Single entry point for external clients. Responsibilities: TLS termination, auth (JWT/OAuth validation), rate limiting, request routing, response aggregation, protocol translation (REST → gRPC), WAF, analytics.

  • Kong, AWS API Gateway, Apigee, Envoy Gateway — productized gateways
  • BFF (Backend for Frontend) — one gateway per client type (mobile vs web) tailoring payloads
  • Don't put business logic in gateway—auth, routing, cross-cutting only; logic belongs in services

GraphQL — N+1 problem and DataLoader

GraphQL lets clients request nested graphs: { user { friends { name } } }. Naive resolvers issue 1 query for user + N queries for each friend's data = N+1 problem.

DataLoader batches and caches within a single request: collect all friend IDs during field resolution, one WHERE id IN (...) query, map results back. Per-request cache prevents duplicate loads.

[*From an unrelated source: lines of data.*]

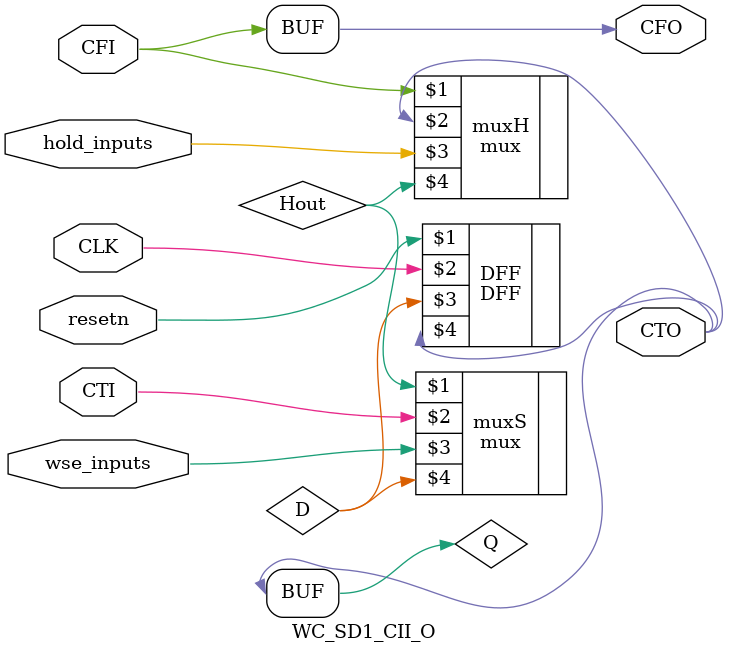
<source format=v>
module WC_SD1_CII_O (resetn,CLK,CFI,CTI,wse_inputs,hold_inputs,CFO,CTO);
//module WC_SD1_CII_O (resetn,CLK,CFI,CTI,ScanEnable,HoldEnable,CFO,CTO);
//input CLK,CFI,CTI,ScanEnable,HoldEnable,resetn;
input CLK,CFI,CTI,wse_inputs,hold_inputs,resetn;
output CFO,CTO;
wire Q;
wire D;
wire Hout;
wire CTO;

//mux muxS  (Hout,CTI,ScanEnable,D);
//mux muxH (CFI,CTO,HoldEnable,Hout);
mux muxS  (Hout,CTI,wse_inputs,D);
mux muxH (CFI,CTO,hold_inputs,Hout);

DFF DFF(resetn,CLK,D,Q);
assign CFO=CFI;//这一步决定RESET是异步信号
assign CTO=Q;
endmodule


</source>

const friendLoader = new DataLoader(async (ids) => {
  const rows = await db.query("SELECT * FROM users WHERE id = ANY($1)", [ids]);
  const map = new Map(rows.map((r) => [r.id, r]));
  return ids.map((id) => map.get(id));
});

// Resolver — DataLoader batches concurrent calls in same tick
friends: (user) => friendLoader.loadMany(user.friendIds)
⚖️ Trade-off

GraphQL — flexible clients, one round-trip; complex caching (no HTTP cache per URL), query cost attacks, harder versioning. REST — simple caching, CDN-friendly; over/under-fetching. Use GraphQL when many client types need different field sets (Facebook, GitHub); REST for public APIs and microservice internals.

📦 Real World

GitHub exposes REST v3 and GraphQL v4—GraphQL for flexible integrations, REST for simple CRUD. Netflix Falcor (predecessor to GraphQL ideas) solved N+1 with batching. Shopify rate-limits GraphQL by query cost, not just request count.